Le puissant général iranien Qassem Soleimani, ainsi qu'un leader pro-iranien en Irak et émissaire de Téhéran pour les affaires irakiennes, ont été tués tôt vendredi dans un raid à Bagdad exécuté par les États-Unis à la demande du président Donald Trump, trois jours après une attaque contre l'ambassade américaine.
La mort du général iranien Soleimani, en charge des affaires irakiennes au sein de l'armée idéologique de la République islamique, et d'Abou Mehdi al-Mouhandis, numéro deux du Hachd al-Chaabi, coalition de paramilitaires majoritairement pro-Iran désormais intégrés à l'État irakien, et dont le patron officiel est le conseiller à la sécurité nationale du premier ministre irakien, fait redouter une explosion de la violence en Irak.
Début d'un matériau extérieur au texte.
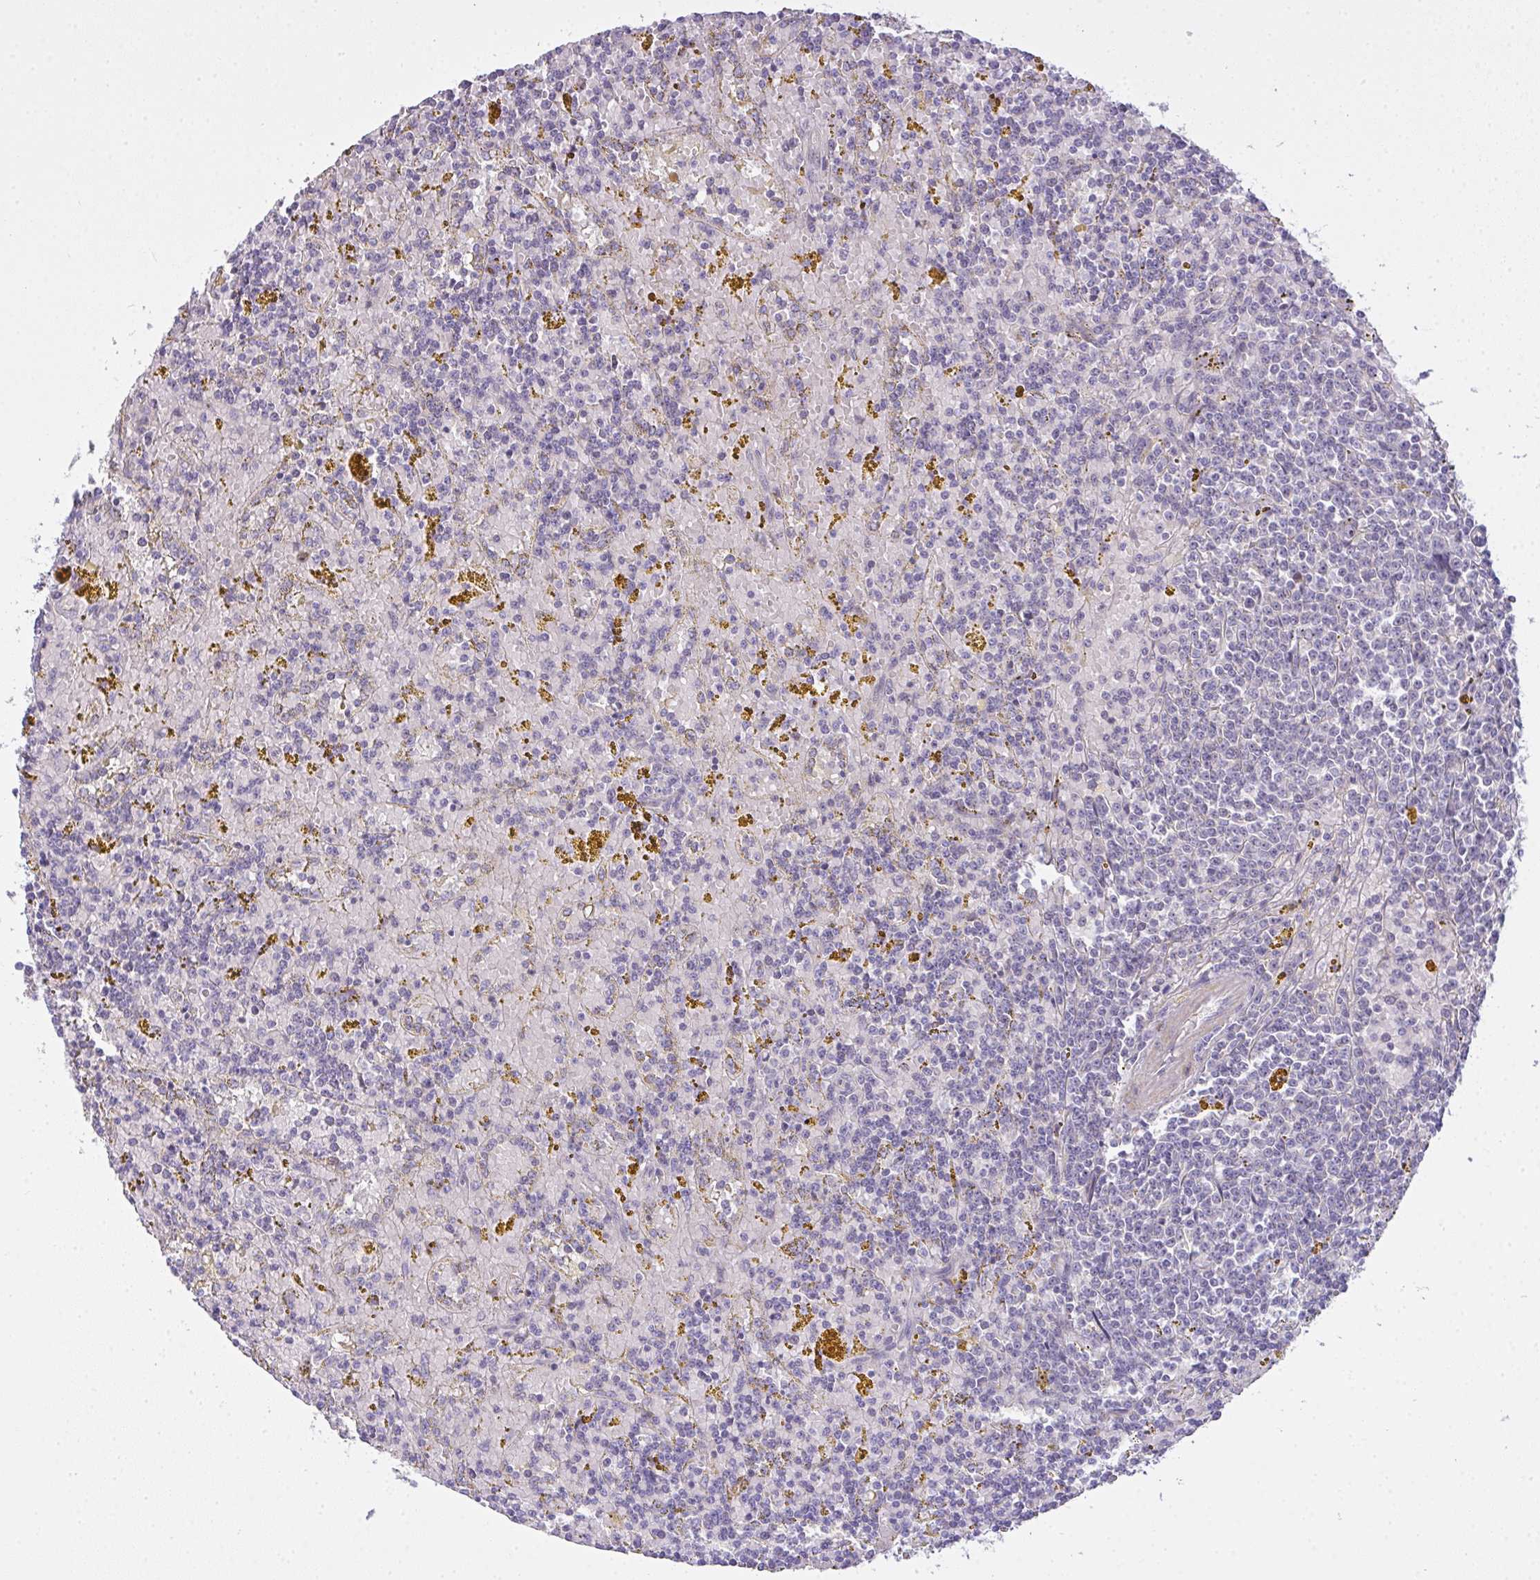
{"staining": {"intensity": "negative", "quantity": "none", "location": "none"}, "tissue": "lymphoma", "cell_type": "Tumor cells", "image_type": "cancer", "snomed": [{"axis": "morphology", "description": "Malignant lymphoma, non-Hodgkin's type, Low grade"}, {"axis": "topography", "description": "Spleen"}, {"axis": "topography", "description": "Lymph node"}], "caption": "Lymphoma stained for a protein using immunohistochemistry (IHC) reveals no staining tumor cells.", "gene": "NT5C1A", "patient": {"sex": "female", "age": 66}}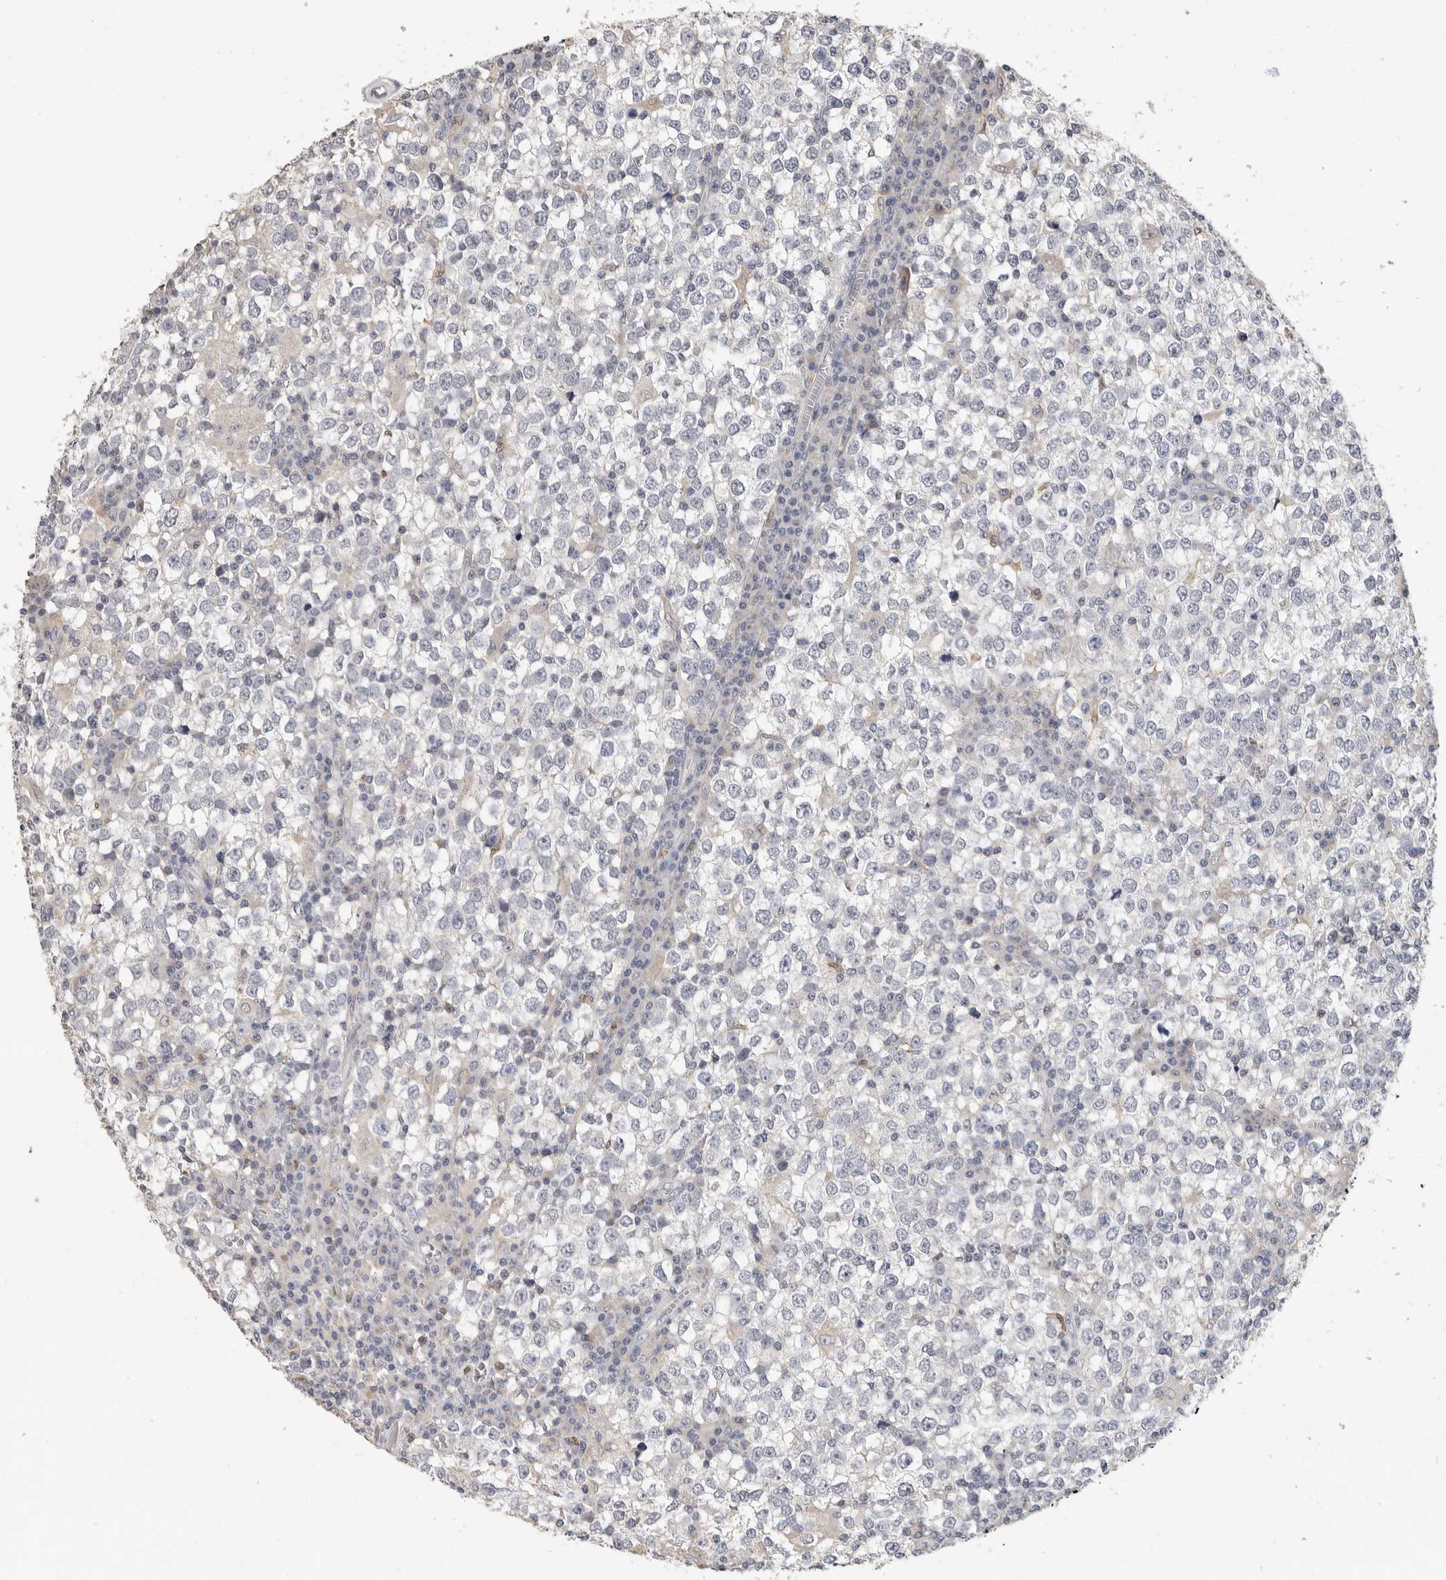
{"staining": {"intensity": "negative", "quantity": "none", "location": "none"}, "tissue": "testis cancer", "cell_type": "Tumor cells", "image_type": "cancer", "snomed": [{"axis": "morphology", "description": "Seminoma, NOS"}, {"axis": "topography", "description": "Testis"}], "caption": "Immunohistochemistry (IHC) of human testis cancer (seminoma) exhibits no expression in tumor cells.", "gene": "LTBR", "patient": {"sex": "male", "age": 65}}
Après plusieurs heures de silence, le gouvernement irakien a réagi à cette attaque dans la capitale; le premier ministre a ainsi évoqué une « agression » américaine.
L'ambassade américaine à Bagdad, attaquée mardi par des pro-Iran, a appelé vendredi ses ressortissants à quitter l'Irak « immédiatement », quelques heures après l'assassinat du puissant général iranien.
La chancellerie appelle les Américains en Irak à partir
par avion tant que cela est possible, alors que le raid a eu lieu dans l'enceinte même de l'aéroport de Bagdad,
sinon vers d'autres pays par voie terrestre. Les principaux postes-frontières de l'Irak mènent vers l'Iran et la Syrie en guerre, alors que d'autres points de passage existent vers l'Arabie saoudite et la Turquie.
Une frappe ordonnée par Trump
Sur ordre du président, l'armée américaine a pris des mesures défensives décisives pour protéger le personnel américain à l'étranger en tuant Qassem Soleimani, a indiqué le Pentagone dans un communiqué.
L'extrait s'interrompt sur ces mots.